The liberal wing of the Supreme Court used the politically incorrect term “alien” during a case Tuesday that dealt with the Biden administration’s power to limit deportations that are required under federal law.
The case turned on a Biden administration order limiting Immigration and Customs Enforcement (ICE) deportations to certain illegal immigrants.
SCOTS liberals use ‘alien’ terminology
While the liberal justices sided with the administration’s arguments, the justices adopted terminology discouraged by the administration and many Democrats, referring to illegals as “aliens” throughout two hours of arguments. Sonia Sotomayor used the term numerous times.
“What the record clearly proves is that there’s been a surge at the border; if left unattended, that surge would overwhelm all of the border states, not just Texas; and that the cost of doing that has to give them greater priorities in terms of aliens who are already here,” Sotomayor said.
Justice Elena Kagan also used the language while sparring with Texas Solicitor General Judd Stone on what immigration law requires of the federal government.
“If you look at the language of 1231, it’s the Attorney General ‘shall detain’ the alien. It doesn’t say anything about shall remove,” she said.
“Shall means shall”
Otherwise, the liberal justices agreed with Biden’s Solicitor General Elizabeth Prelogar, who said Republican states lacked standing to bring the case at all.
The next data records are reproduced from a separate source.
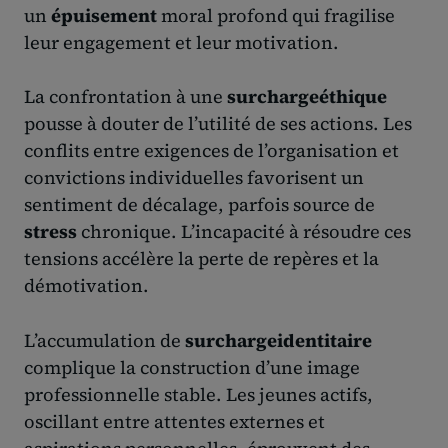
un
épuisement
moral profond qui fragilise
leur engagement et leur motivation.
La confrontation à une
surchargeéthique
pousse à douter de l’utilité de ses actions. Les
conflits entre exigences de l’organisation et
convictions individuelles favorisent un
sentiment de décalage, parfois source de
stress
chronique. L’incapacité à résoudre ces
tensions accélère la perte de repères et la
démotivation.
L’accumulation de
surchargeidentitaire
complique la construction d’une image
professionnelle stable. Les jeunes actifs,
oscillant entre attentes externes et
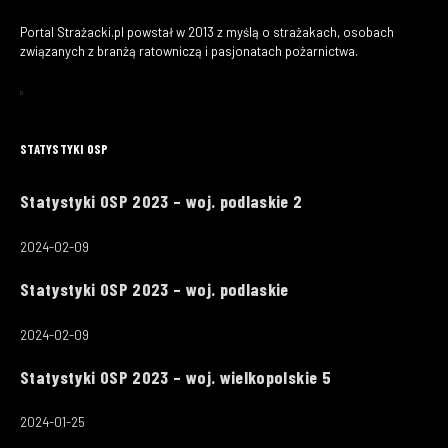
Portal Strażacki.pl powstał w 2013 z myślą o strażakach, osobach
związanych z branżą ratowniczą i pasjonatach pożarnictwa.
STATYSTYKI OSP
Statystyki OSP 2023 – woj. podlaskie 2
2024-02-09
Statystyki OSP 2023 – woj. podlaskie
2024-02-09
Statystyki OSP 2023 – woj. wielkopolskie 5
2024-01-25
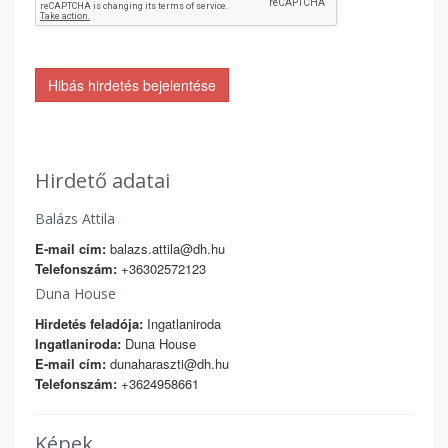
Hibás hirdetés bejelentése
Hirdető adatai
Balázs Attila
E-mail cím:
balazs.attila@dh.hu
Telefonszám:
+36302572123
Duna House
Hirdetés feladója:
Ingatlaniroda
Ingatlaniroda:
Duna House
E-mail cím:
dunaharaszti@dh.hu
Telefonszám:
+3624958661
Képek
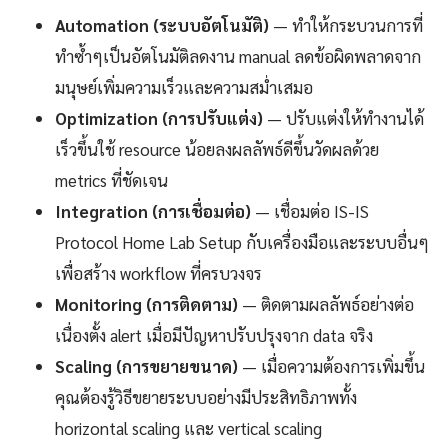
Automation (ระบบอัตโนมัติ)
— ทำให้กระบวนการที่
ทำซ้ำๆเป็นอัตโนมัติลดงาน manual ลดข้อผิดพลาดจาก
มนุษย์เพิ่มความเร็วและความสม่ำเสมอ
Optimization (การปรับแต่ง)
— ปรับแต่งให้ทำงานได้
เร็วขึ้นใช้ resource น้อยลงผลลัพธ์ดีขึ้นวัดผลด้วย
metrics ที่ชัดเจน
Integration (การเชื่อมต่อ)
— เชื่อมต่อ IS-IS
Protocol Home Lab Setup กับเครื่องมือและระบบอื่นๆ
เพื่อสร้าง workflow ที่ครบวงจร
Monitoring (การติดตาม)
— ติดตามผลลัพธ์อย่างต่อ
เนื่องตั้ง alert เมื่อมีปัญหาปรับปรุงจาก data จริง
Scaling (การขยายขนาด)
— เมื่อความต้องการเพิ่มขึ้น
คุณต้องรู้วิธีขยายระบบอย่างมีประสิทธิภาพทั้ง
horizontal scaling และ vertical scaling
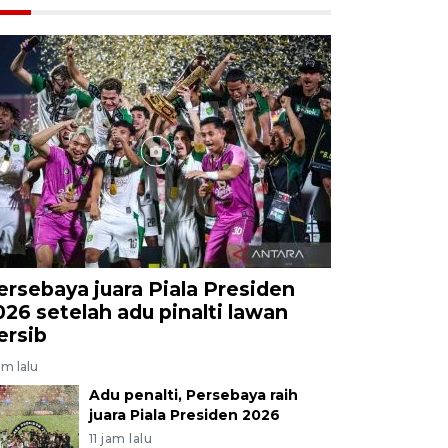
ersebaya juara Piala Presiden
026 setelah adu pinalti lawan
ersib
am lalu
Adu penalti, Persebaya raih
juara Piala Presiden 2026
11 jam lalu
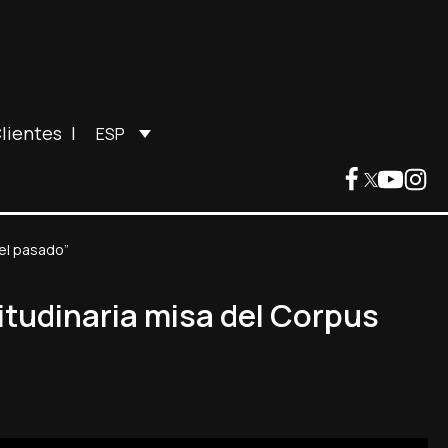
lientes
|
ESP
del pasado”
itudinaria misa del Corpus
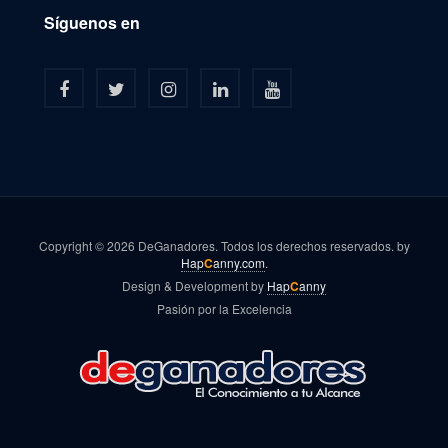
Síguenos en
Copyright © 2026 DeGanadores. Todos los derechos reservados. by
Hap
C
anny.com
.
Design & Development by
Hap
C
anny
Pasión por la Excelencia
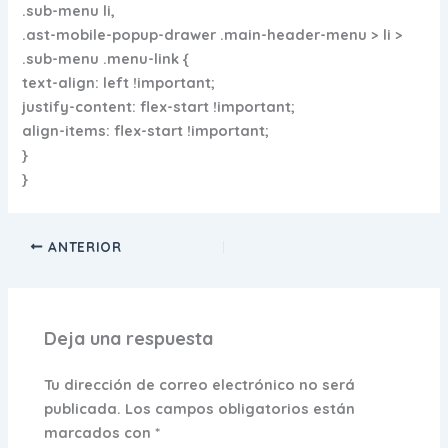
.sub-menu li,
.ast-mobile-popup-drawer .main-header-menu > li >
.sub-menu .menu-link {
text-align: left !important;
justify-content: flex-start !important;
align-items: flex-start !important;
}
}
ANTERIOR
Deja una respuesta
Tu dirección de correo electrónico no será
publicada.
Los campos obligatorios están
marcados con
*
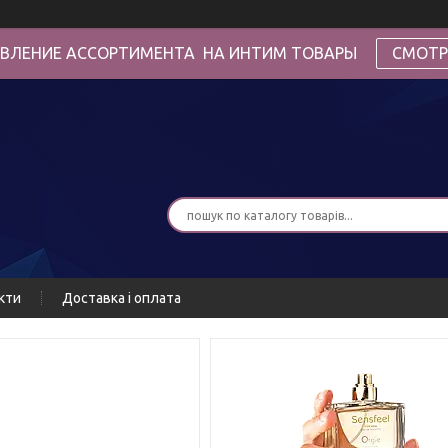
ВЛЕНИЕ АССОРТИМЕНТА НА ИНТИМ ТОВАРЫ
СМОТР
кти
Доставка і оплата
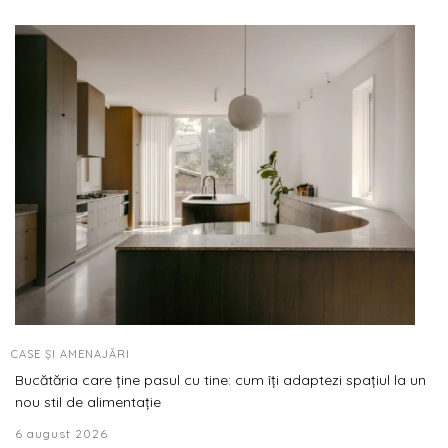
CASE ȘI AMENAJĂRI
Bucătăria care ține pasul cu tine: cum îți adaptezi spațiul la un
nou stil de alimentație
6 august 2026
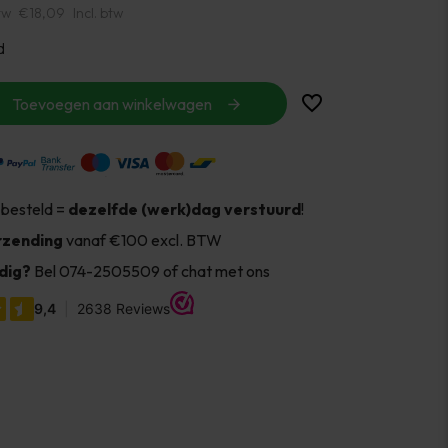
tw
€18,09
Incl. btw
d
Toevoegen aan winkelwagen
 besteld =
dezelfde (werk)dag verstuurd
!
rzending
vanaf €100 excl. BTW
dig?
Bel 074-2505509 of chat met ons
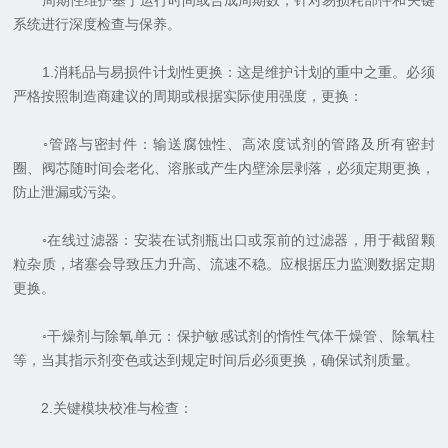
周期性维护基于运行时间或合成周期数，针对易损耗部件和关键
系统进行深度检查与保养。
1.消耗品与易损件计划性更换：这是维护计划的重中之重。必须
严格按照制造商建议的周期或根据实际使用强度，更换：
◦管路与密封件：输送腐蚀性、高浓度试剂的管路及所有密封
圈、阀芯随时间会老化、溶胀或产生内壁涂层剥落，必须定期更换，
防止泄漏或污染。
◦在线过滤器：安装在试剂瓶出口或泵前的过滤器，用于截留颗
粒杂质，堵塞会导致压力升高、流速不稳。应根据压力监测数据定期
更换。
◦干燥剂与除氧单元：保护敏感试剂的惰性气体干燥管、除氧柱
等，当其指示剂变色或达到规定时间后必须更换，确保试剂质量。
2.关键模块校准与检查：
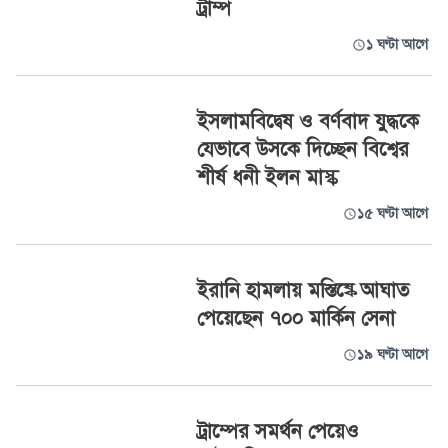
ট্রাম্প
১ ঘণ্টা আগে
ইসলামবিদ্বেষ ও বর্ণবাদ যুদ্ধকে
যেভাবে উসকে দিচ্ছেন বিশ্বের
শীর্ষ ধনী ইলন মাস্ক
১৫ ঘণ্টা আগে
ইরানি হামলায় মস্তিষ্কে আঘাত
পেয়েছেন ৭০০ মার্কিন সেনা
১৯ ঘণ্টা আগে
ট্রাম্পের সমর্থন পেয়েও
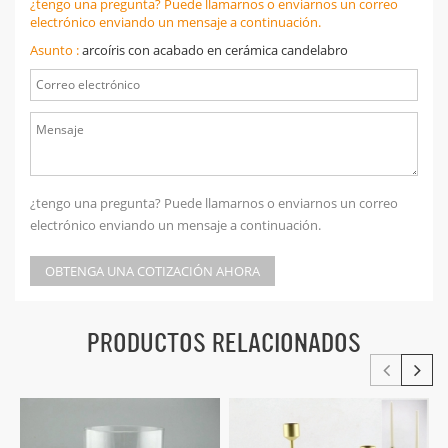
¿tengo una pregunta? Puede llamarnos o enviarnos un correo
electrónico enviando un mensaje a continuación.
Asunto :
arcoíris con acabado en cerámica candelabro
¿tengo una pregunta? Puede llamarnos o enviarnos un correo
electrónico enviando un mensaje a continuación.
OBTENGA UNA COTIZACIÓN AHORA
PRODUCTOS RELACIONADOS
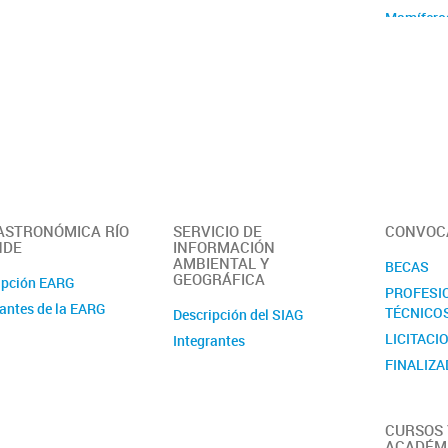
Ubicación y contacto
Mamífero
Australes
E y C Vida
Geología 
Geomorfol
Cuaternar
Programa
Geológic
Ozono y 
 ASTRONÓMICA RÍO
SERVICIO DE
CONVOC
Ecología T
NDE
INFORMACIÓN
Acuática
AMBIENTAL Y
BECAS
GEOGRÁFICA
Recursos 
ipción EARG
PROFESI
Antropolo
rantes de la EARG
TÉCNICO
Descripción del SIAG
Oceanogra
LICITACI
Integrantes
Limnolog
FINALIZ
Oceanogra
Biogeoqu
Ecología 
CURSOS 
ACADÉM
Dismissing the enormous burdens of Biden’s border crisis as “speculative,” Kagan rebuked Stone for failing to weigh the “benefits” and fretted that Texas wanted to bring federal power over immigration to a “dead halt.” Ketanji Brown Jackson used the woke term “non-citizen” and questioned whether states are to blame if they feel “compelled” to arrest illegal immigrants who Biden will not.
Concerning the case’s merits, Prelogar argued that the federal government doesn’t have the resources to deport the millions of illegal immigrants living in the country, but Chief Justice John Roberts argued that wasn’t the Supreme Court’s concern.
“It’s our job to say what the law is, not whether or not it can be possibly implemented or whether there are difficulties there,” Roberts said.
Roberts argued that the laws are clear about the government’s obligation to deport illegals, saying, “shall means shall.” But Roberts and Brett Kavanaugh were also skeptical of the government’s enforcement capability, with Kavanaugh noting, “the resources are still not there.”